NOVANEWS

Asma Jaber explains the concept behind PIVOT, which will allow users to view pictures of specific locations in Palestine through time. Staff photo D. Sprusansky
When Asma Jaber was a child in South Carolina, she would sit in the back of her father’s taxi and listen to him tell vivid stories about pre-1948 Palestine. She cherished his anecdotes, as they were her most intimate way of connecting with her Palestinian heritage.
When her father died two years ago, Jaber was devastated. Her link to the past was gone. The reality of his departure became particularly real while she was driving from Jerusalem to Nazareth and could not turn to him with questions about the depopulated Palestinian villages she was passing. Without her father, she no longer knew what was below her feet.
Jaber did not let this feeling of despair prevail. Rather, she transformed her longing for the old into an opportunity to create something new. Her father’s stories and other sources of Palestinian history had to be preserved in a way more accessible and timeless than the spoken word, she realized. The answer, she decided, was to turn to technology.
On Oct. 7, Jaber appeared at the Palestine Center in Washington, DC to discuss her new technological innovation: an app called PIVOT, which will allow Palestinians and others around the world to look at a specific place through a tunnel of time in order to explore its history.
For instance, a person traveling in Palestine with the app downloaded on a smartphone will be alerted when arriving at a “PIVOT” point, such as a destroyed village or an historical site. The user will then have access to the name of the site and be able to flip through images of that location over time.
Jaber views her app as a form of cultural resistance. “The old will die as my father did,” she acknowledged, but—despite Israel’s wishes—“the young will not forget.”
PIVOT will initially target the tourism industry, Jaber explained. In addition to helping independent travelers better understand their surroundings, she hopes the app will help tour guides enhance the experience for their clients. For instance, Jaber said, tour guides would be allowed to design specialized tours for different groups of travelers.
While some have raised concerns that the app will hurt tour operators by making their expertise dispensable, Jaber noted, she insisted that the app will allow them to supplement their income. For example, a West Bank tour guide could design and sell a tour experience in Israel even if he or she is not permitted to enter Israel, she explained.
Jaber believes PIVOT will help expand Palestine’s small but economically important tourism industry. While only 3 percent of Israel/Palestine tourism revenue lands in Palestinian hands, the industry employs a significant number of Palestinians, she pointed out, and is particularly important to many living in Bethlehem.
The PIVOT team is working with institutions such as UNRWA, the Smithsonian Institution, the Library of Congress and the Institute for Palestine Studies to obtain photos and data of important sites in Palestine. PIVOT would also eventually crowdsource photos from the public once it has a mechanism to determine the authenticity of documents, Jaber said.

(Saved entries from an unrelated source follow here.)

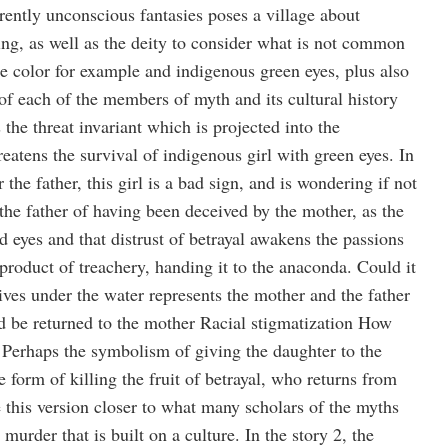
rently unconscious fantasies poses a village about
ing, as well as the deity to consider what is not common
 color for example and indigenous green eyes, plus also
n of each of the members of myth and its cultural history
 the threat invariant which is projected into the
atens the survival of indigenous girl with green eyes. In
r the father, this girl is a bad sign, and is wondering if not
 the father of having been deceived by the mother, as the
d eyes and that distrust of betrayal awakens the passions
product of treachery, handing it to the anaconda. Could it
lives under the water represents the mother and the father
ld be returned to the mother Racial stigmatization How
erhaps the symbolism of giving the daughter to the
e form of killing the fruit of betrayal, who returns from
e this version closer to what many scholars of the myths
 murder that is built on a culture. In the story 2, the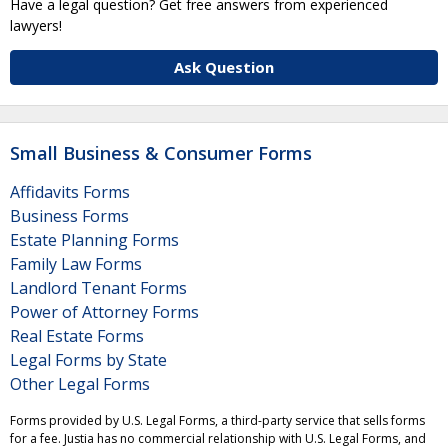
Have a legal question? Get free answers from experienced
lawyers!
Ask Question
Small Business & Consumer Forms
Affidavits Forms
Business Forms
Estate Planning Forms
Family Law Forms
Landlord Tenant Forms
Power of Attorney Forms
Real Estate Forms
Legal Forms by State
Other Legal Forms
Forms provided by U.S. Legal Forms, a third-party service that sells forms
for a fee. Justia has no commercial relationship with U.S. Legal Forms, and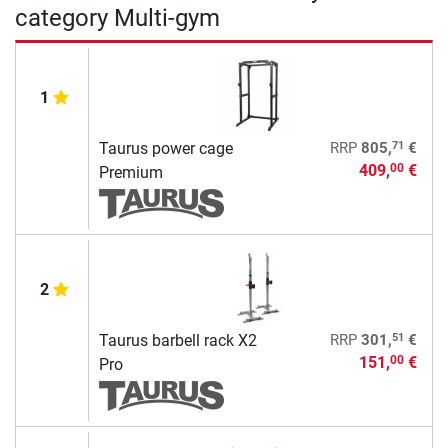
category Multi-gym
1
71
Taurus power cage
RRP
805,
€
409,
€
00
Premium
2
51
Taurus barbell rack X2
RRP
301,
€
151,
€
00
Pro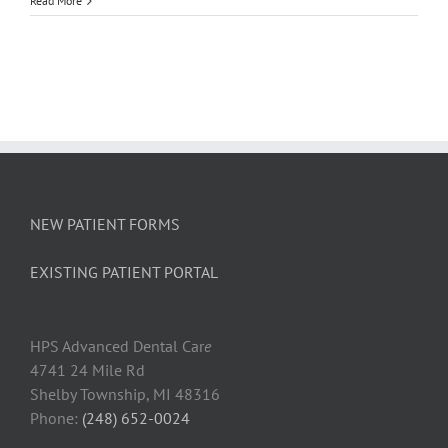
Read More
Child’s
Poor
Oral
Health
Can
Take
a
Bite
Out
of
Learning
NEW PATIENT FORMS
EXISTING PATIENT PORTAL
HPS Advanced Dental Car
e
4741 24 Mile Rd
Shelby Township, MI 48316
Phone:
(248) 652-0024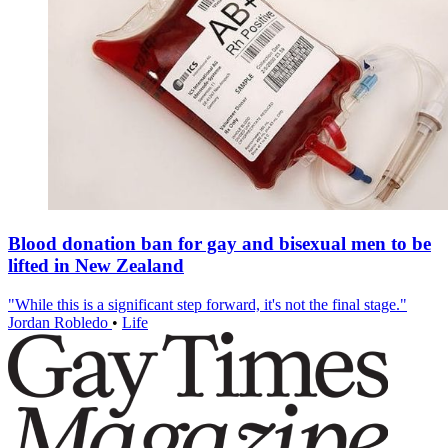
Blood donation ban for gay and bisexual men to be
lifted in New Zealand
"While this is a significant step forward, it's not the final stage."
Jordan Robledo
•
Life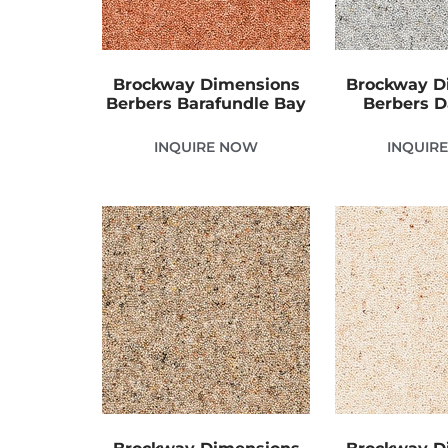
Brockway Dimensions
Brockway D
Berbers Barafundle Bay
Berbers 
INQUIRE NOW
INQUIR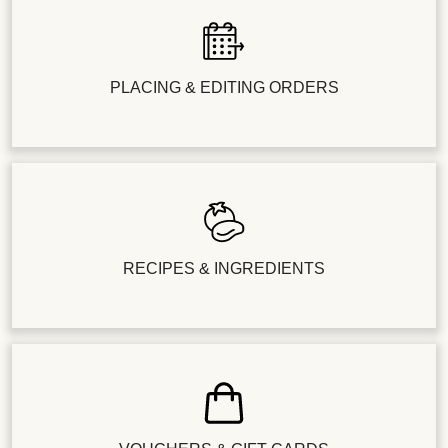
PLACING & EDITING ORDERS
RECIPES & INGREDIENTS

Recalling the early days of her idea, Jaber said she had doubts whether American investors would support her pro-Palestine initiative. To her delight, however, she misjudged. PIVOT won the 2014 Harvard innovation-Lab’s Dean’s Cultural Entrepreneurship Challenge and was able to attract private investors. “Times are changing because we are now slowly entering an era when we can and should speak up about human rights abuses,” she said.
Currently in the testing and development stage, PIVOT is not yet available to the public. However, Jaber invited interested individuals to visit www.pivottheworld.com to help test the app and provide feedback.
Once the app launches, Jaber hopes to expand it beyond Palestine to other countries where cultures and histories are threatened.